Figure 1: The root diagram of $\su(2)$.

We can thus represent $\sl(2,\RR)$ graphically as the points $0,\pm1\in\RR$, representing $\sigma_z$ acting on itself and $\sigma_\pm$, respectively, connected by oriented arrows representing the action of $\sigma_\pm$, as shown in Figure 1. This diagram fully captures the algebraic description $\sl(2,\RR)$ acting on itself, the so-called adjoint representation of $\sl(2,\RR)$. Each of these statements can be reinterpreted as being about $\su(2)\otimes\CC$; Figure 1 is normally called the root diagram of $\su(2)$.

We can now ask about more general representations of $\su(2)$, with $\rho(\su(2))$ acting on some vector space $V$. The commutation relations (\ref{su2comm}) show that $\sigma_0$ is diagonal in the given basis. It turns out that $L_z=\rho(\sigma_0)$ is diagonalizable in any representation $\rho$, 1) so we can choose a basis for $V$ consisting entirely of eigenvectors of $L_z$. If $w\ne0$ is one such eigenvector, we have \begin{equation} L_z w = \lambda w \end{equation} for some $w\in\CC$. Letting $L_\pm=\rho(\sigma_\pm)$, we have \begin{equation} L_z L_\pm w = [L_z,L_\pm] w + L_\pm L_z w = \pm L_\pm w + L_\pm \lambda w = (\lambda\pm1) L_\pm w \end{equation} Thus, $L_\pm w$ is also an eigenvector of $L_z$, with eigenvalue $\lambda\pm1$.

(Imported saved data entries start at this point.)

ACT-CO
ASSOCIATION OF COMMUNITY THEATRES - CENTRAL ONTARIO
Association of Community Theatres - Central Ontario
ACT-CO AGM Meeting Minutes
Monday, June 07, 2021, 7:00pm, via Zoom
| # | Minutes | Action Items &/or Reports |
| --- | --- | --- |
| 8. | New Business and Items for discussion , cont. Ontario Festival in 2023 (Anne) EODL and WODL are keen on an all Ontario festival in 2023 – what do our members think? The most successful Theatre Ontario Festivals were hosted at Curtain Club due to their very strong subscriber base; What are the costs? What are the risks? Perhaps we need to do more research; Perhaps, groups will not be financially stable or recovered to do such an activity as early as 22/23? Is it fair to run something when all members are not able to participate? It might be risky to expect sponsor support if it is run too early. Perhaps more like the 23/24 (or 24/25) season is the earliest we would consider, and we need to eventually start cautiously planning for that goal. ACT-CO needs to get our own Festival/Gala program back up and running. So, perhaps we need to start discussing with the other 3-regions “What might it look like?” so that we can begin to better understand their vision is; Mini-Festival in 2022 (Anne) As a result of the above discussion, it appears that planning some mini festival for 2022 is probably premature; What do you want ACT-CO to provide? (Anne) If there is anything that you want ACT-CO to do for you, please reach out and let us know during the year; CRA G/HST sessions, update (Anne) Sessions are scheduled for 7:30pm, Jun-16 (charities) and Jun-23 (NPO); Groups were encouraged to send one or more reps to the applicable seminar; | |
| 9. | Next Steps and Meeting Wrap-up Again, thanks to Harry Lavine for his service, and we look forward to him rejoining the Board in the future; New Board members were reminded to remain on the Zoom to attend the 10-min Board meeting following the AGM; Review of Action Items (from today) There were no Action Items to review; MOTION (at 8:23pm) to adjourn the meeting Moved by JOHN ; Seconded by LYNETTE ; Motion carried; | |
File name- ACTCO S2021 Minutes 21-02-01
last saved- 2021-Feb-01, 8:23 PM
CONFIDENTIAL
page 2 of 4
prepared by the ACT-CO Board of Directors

We want $V$ to be an irreducible representation of $\su(2)$, by which we mean that there should be no (nonzero, proper) subrepresentations of $\su(2)$ in $V$. Thus, acting repeatedly on $w$ with $L_\pm$ must generate a basis for $V$, as any vector not contained in the resulting span would itself generate a disjoint subrepresentation.

We also want $V$ to be finite. Since we are changing the eigenvalue at each step, this can only happen if there is a “biggest” eigenvalue. That is, we can assume without loss of generality that \begin{equation} L_+ w = 0 \end{equation} and that the remaining basis vectors are obtained by repeated action of $L_-$.

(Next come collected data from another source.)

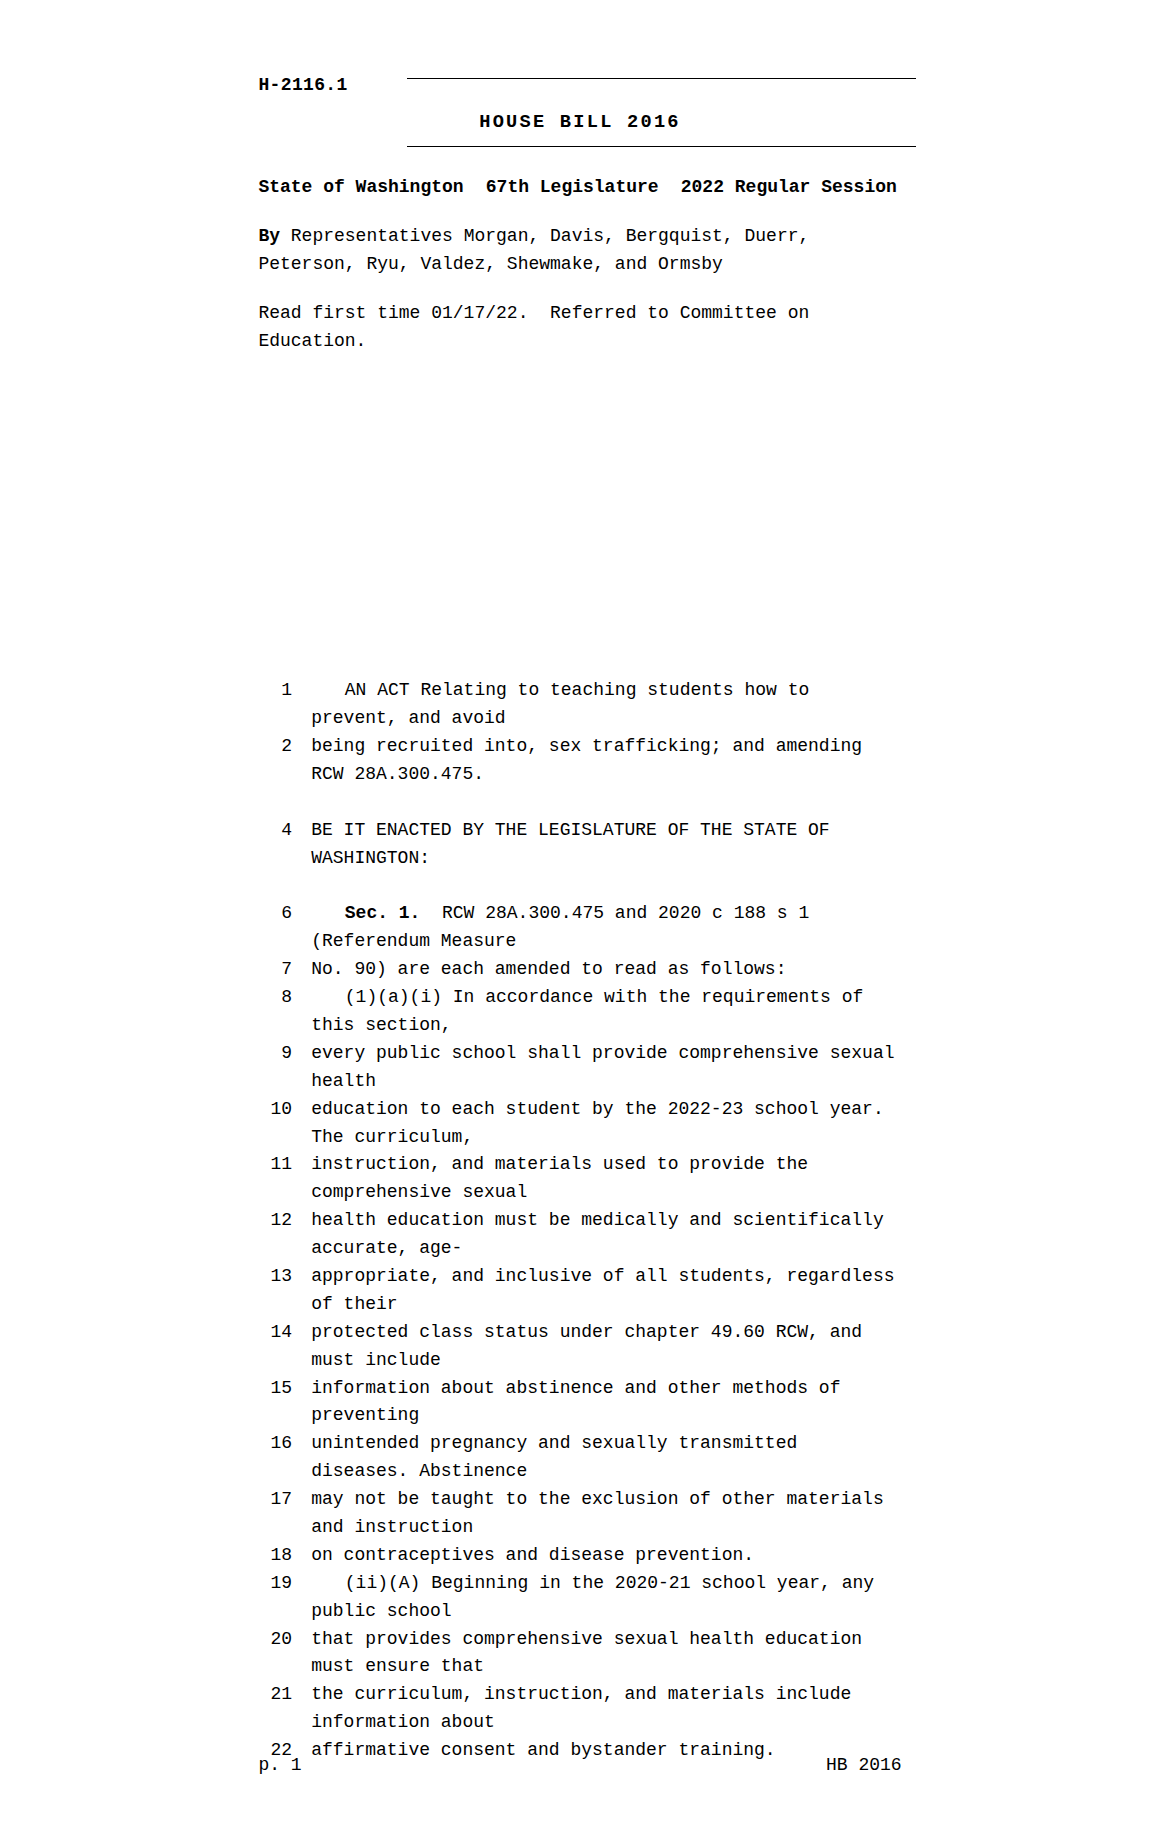H-2116.1
HOUSE BILL 2016
State of Washington 67th Legislature 2022 Regular Session
By Representatives Morgan, Davis, Bergquist, Duerr, Peterson, Ryu, Valdez, Shewmake, and Ormsby
Read first time 01/17/22. Referred to Committee on Education.
AN ACT Relating to teaching students how to prevent, and avoid
being recruited into, sex trafficking; and amending RCW 28A.300.475.
BE IT ENACTED BY THE LEGISLATURE OF THE STATE OF WASHINGTON:
Sec. 1. RCW 28A.300.475 and 2020 c 188 s 1 (Referendum Measure
No. 90) are each amended to read as follows:
(1)(a)(i) In accordance with the requirements of this section,
every public school shall provide comprehensive sexual health
education to each student by the 2022-23 school year. The curriculum,
instruction, and materials used to provide the comprehensive sexual
health education must be medically and scientifically accurate, age-
appropriate, and inclusive of all students, regardless of their
protected class status under chapter 49.60 RCW, and must include
information about abstinence and other methods of preventing
unintended pregnancy and sexually transmitted diseases. Abstinence
may not be taught to the exclusion of other materials and instruction
on contraceptives and disease prevention.
(ii)(A) Beginning in the 2020-21 school year, any public school
that provides comprehensive sexual health education must ensure that
the curriculum, instruction, and materials include information about
affirmative consent and bystander training.
p. 1 HB 2016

We now compute \begin{align} L_+L_- w &= [L_+,L_-] w + L_-L_+ w = 2L_z w = 2\lambda w \\ L_+L_- L_-w &= [L_+,L_-] L_-w + L_-L_+L_- w \nonumber\\ &= 2 L_zL_-w + 2\lambda L_-w = 2(2\lambda-1) L_w \\ \vdots\qquad &= \qquad\qquad\vdots \nonumber\\ L_+(L_-)^k w &= … = \bigl(2k\lambda-k(k-1)\bigr) (L_-)^{k-1} w \label{Lmax} \end{align} But for $V$ to be finite, $(L_-)^k w$ must be zero for some positive integer $k$. Assume that $k$ is the smallest such integer. Then $(L_-)^{k-1}$ is not zero, and therefore \begin{equation} 2k\lambda-k(k-1)=0 \end{equation} by (\ref{Lmax}). Since $k\ne0$, we conclude first of all that \begin{equation} \lambda = \frac{k-1}{2} \end{equation} is an integer or half-integer, so that there are $k=2\lambda+1$ basis vectors, with eigenvalues \begin{equation} \lambda, \lambda-1, …, \lambda-2\lambda=-\lambda . \end{equation}

We conclude that there is exactly one (irreducible) representation of $\su(2)$ for each dimension $k\ge2$, with eigenvalues $\{-\frac{k-1}{2},…,\frac{k-1}{2}\}$. Put differently, we can reproduce the commutation relations (\ref{su2comm}) using $n\times n$ matrices for any $n\ge2$, and can do so in essentially just one way (up to change of basis).